SET TASK 1 -
Reproduce the part of the passage on pensions and APRA governance that runs from "The analysis also" up to and including "John Lonsdale said.".
SET TASK 2 -
Answer these questions from the passage on pensions and APRA governance:
(a) What share of GDP is Australia's spending on government-funded pension payments expected to fall to by 2060?
(b) How many measures has APRA proposed to strengthen its prudential governance framework?
(c) What lifetime tenure limit is proposed for non-executive directors at an APRA-regulated entity?

--- BEGIN SELECTED PASSAGE ---

The analysis also found that Australia is the only OECD country where spending on government-funded pension payments is falling and will continue to fall, dropping from 2.5% of GDP currently to 2.0% by 2060. The average proportion of GDP spend on pensions across the OECD is 9.3%.
APRA lifts standards for super fund trustees
In its most significant update to governance standards for more than a decade, the Australian Prudential Regulation Authority (APRA) has proposed eight measures to strengthen its prudential governance framework for banks, insurers and superannuation trustees.
“While overall standards of governance have improved over recent years, we still see areas of weakness, including entities treating compliance with some requirements as a box-ticking exercise,” APRA chair John Lonsdale said.
The proposed changes include a lift in requirements for boards to have the right mix of skills and experience and raising minimum standards around the fitness and propriety of responsible persons. But potentially of the most significance to super fund boards, is the proposal to introduce a lifetime tenure limit of 10 years for non-executive directors at an APRA-regulated entity. This will impact a number of serving directors on superannuation trustee boards.

--- END SELECTED PASSAGE ---
--- BEGIN RECORDED DATA ---

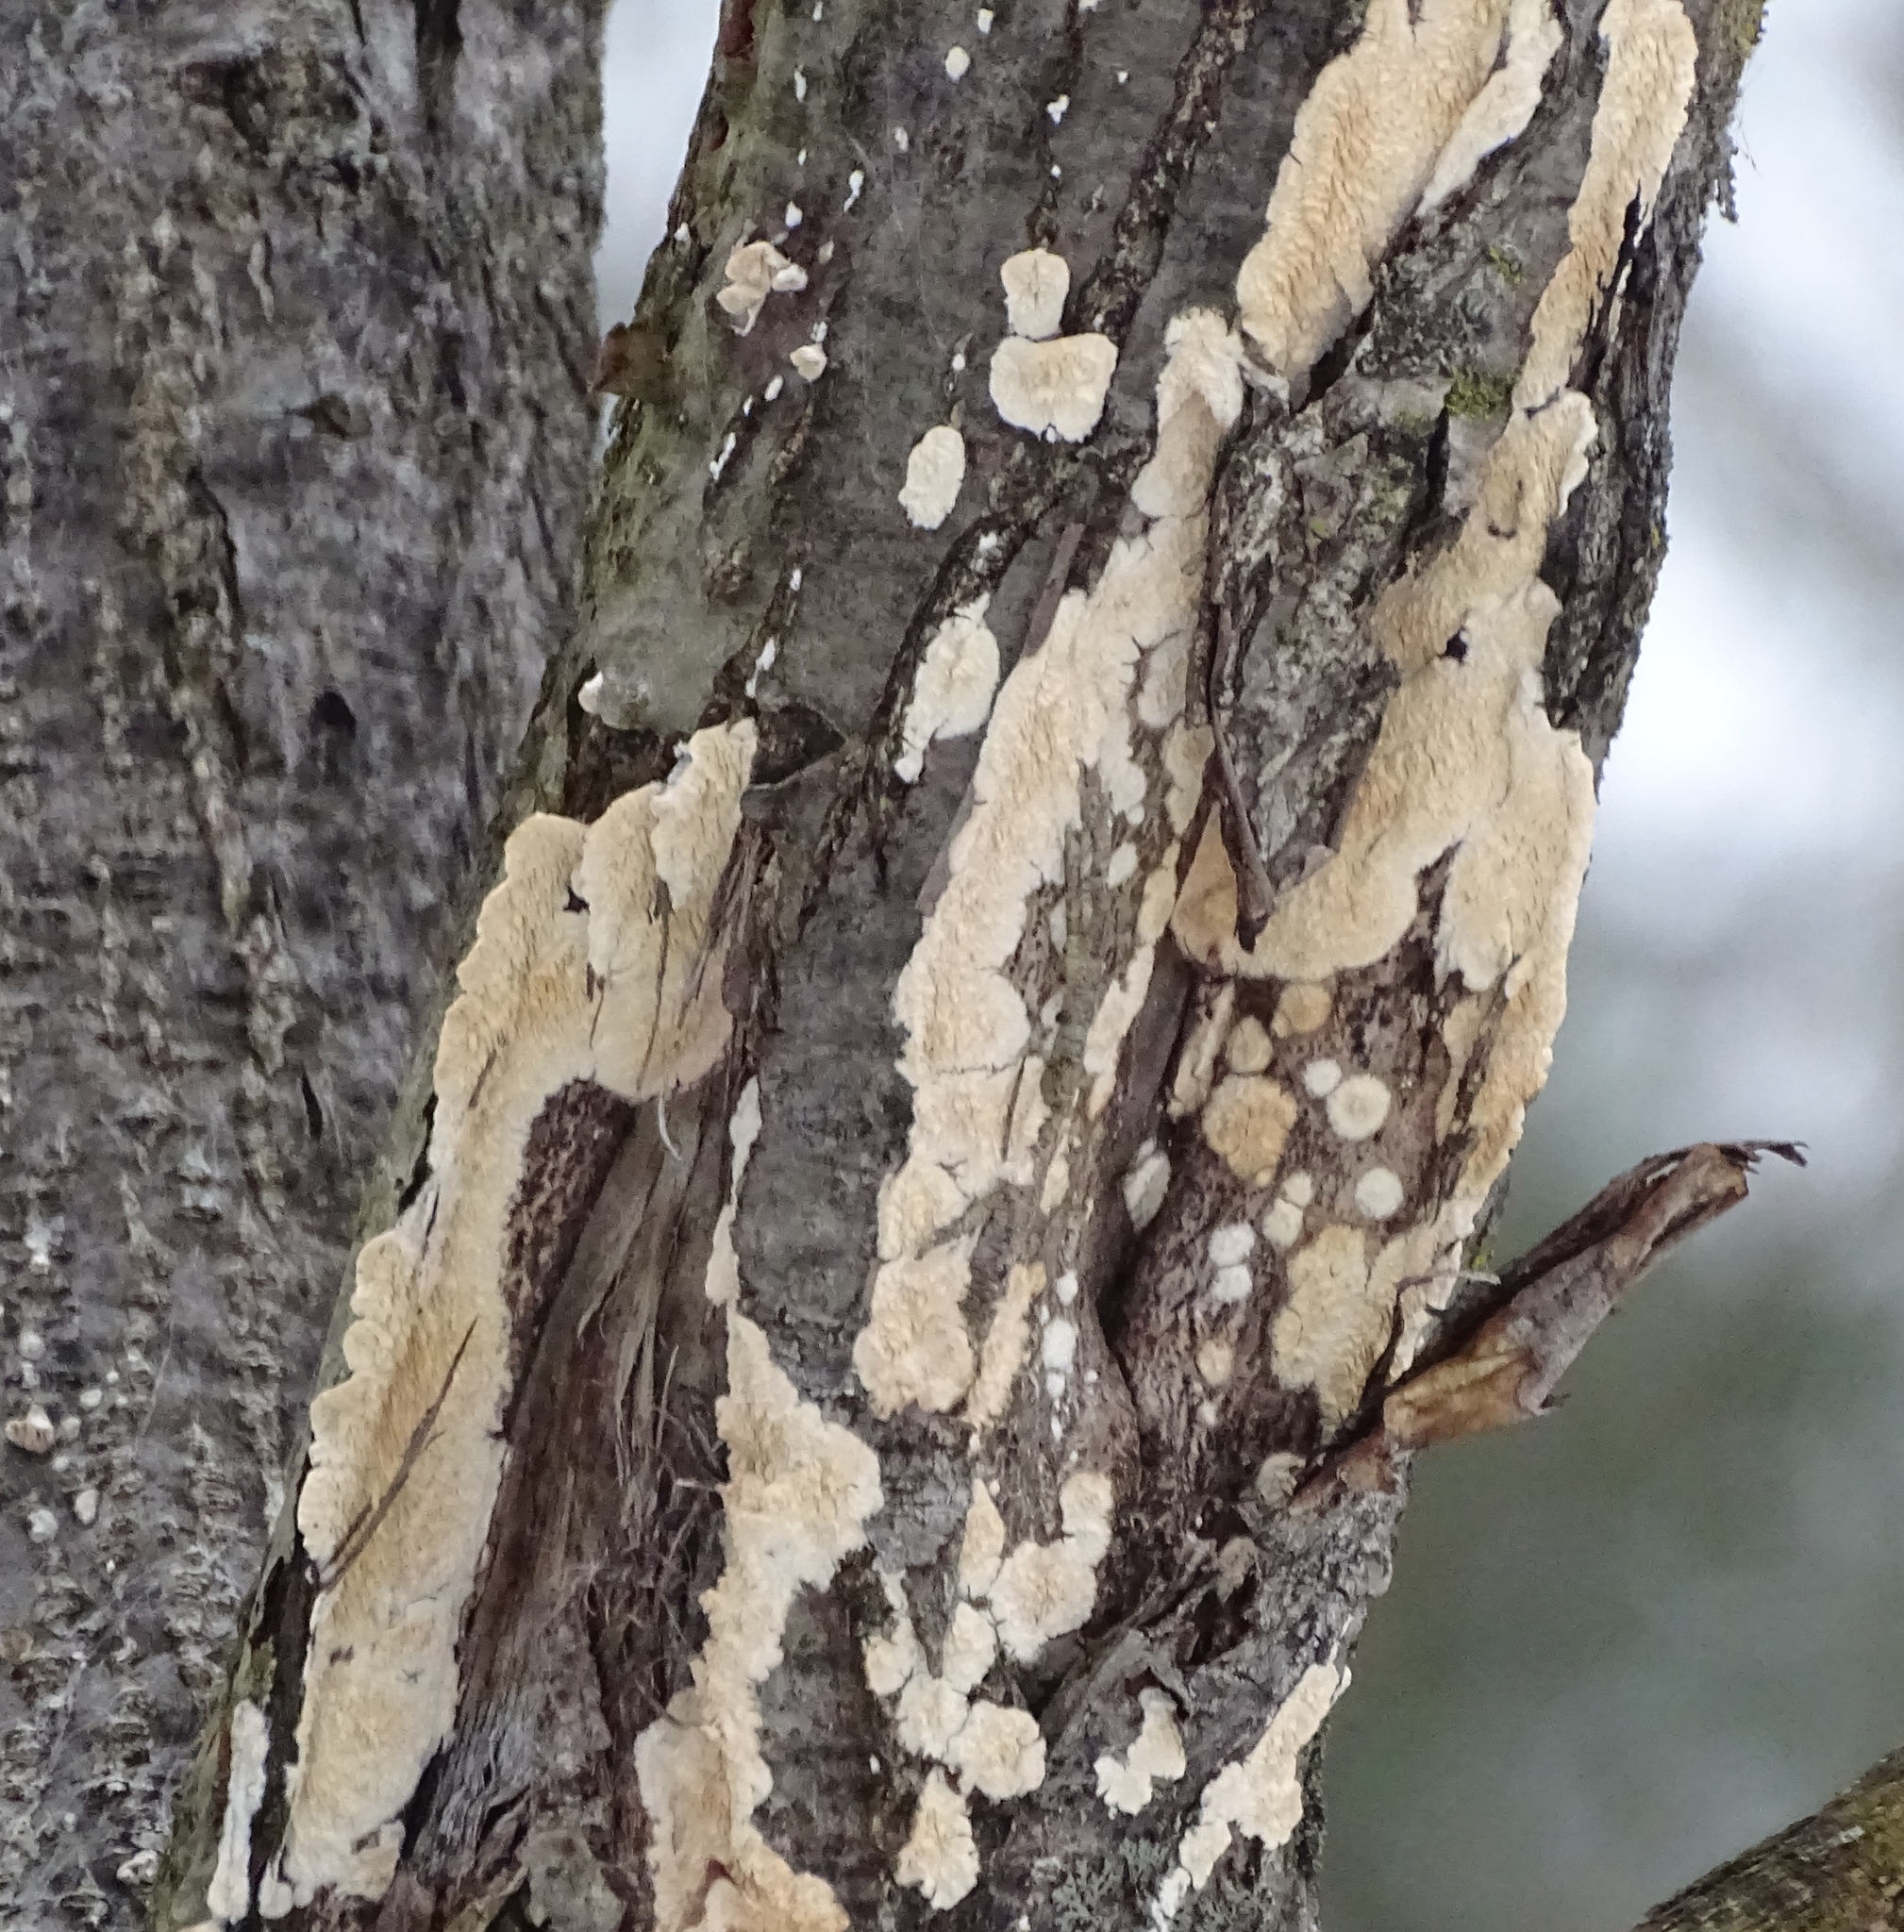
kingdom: Fungi
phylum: Basidiomycota
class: Agaricomycetes
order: Polyporales
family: Irpicaceae
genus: Irpex
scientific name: Irpex lacteus
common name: Milk-white toothed polypore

--- END RECORDED DATA ---

REPLY 1 -
The analysis also found that Australia is the only OECD country where spending on government-funded pension payments is falling and will continue to fall, dropping from 2.5% of GDP currently to 2.0% by 2060. The average proportion of GDP spend on pensions across the OECD is 9.3%.
APRA lifts standards for super fund trustees
In its most significant update to governance standards for more than a decade, the Australian Prudential Regulation Authority (APRA) has proposed eight measures to strengthen its prudential governance framework for banks, insurers and superannuation trustees.
“While overall standards of governance have improved over recent years, we still see areas of weakness, including entities treating compliance with some requirements as a box-ticking exercise,” APRA chair John Lonsdale said.

REPLY 2 -
(a) 2.0% of GDP
(b) Eight
(c) 10 years